__Problem__
Take the line that contains "Aug 6, 2024" as the start and the last line of the entries as the end, and print both and everything between them exactly, without the pictures.

__Data to process__
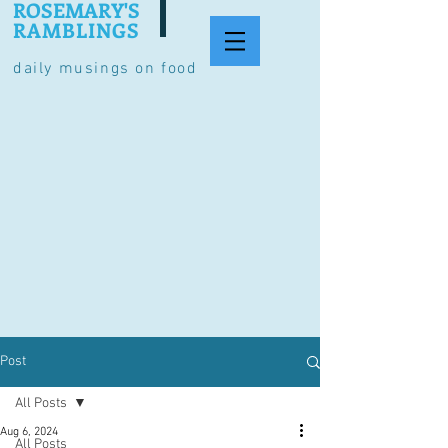
ROSEMARY'S
RAMBLINGS
daily musings on food
Post
All Posts
Aug 6, 2024
All Posts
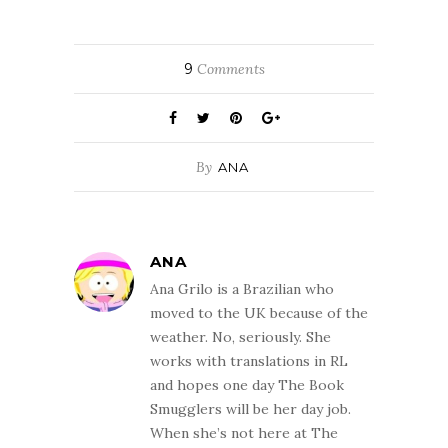
9
Comments
By
ANA
ANA
Ana Grilo is a Brazilian who
moved to the UK because of the
weather. No, seriously. She
works with translations in RL
and hopes one day The Book
Smugglers will be her day job.
When she’s not here at The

__Solved exercise__
Aug 6, 2024
All Posts
9
Comments
By
ANA
ANA
Ana Grilo is a Brazilian who
moved to the UK because of the
weather. No, seriously. She
works with translations in RL
and hopes one day The Book
Smugglers will be her day job.
When she’s not here at The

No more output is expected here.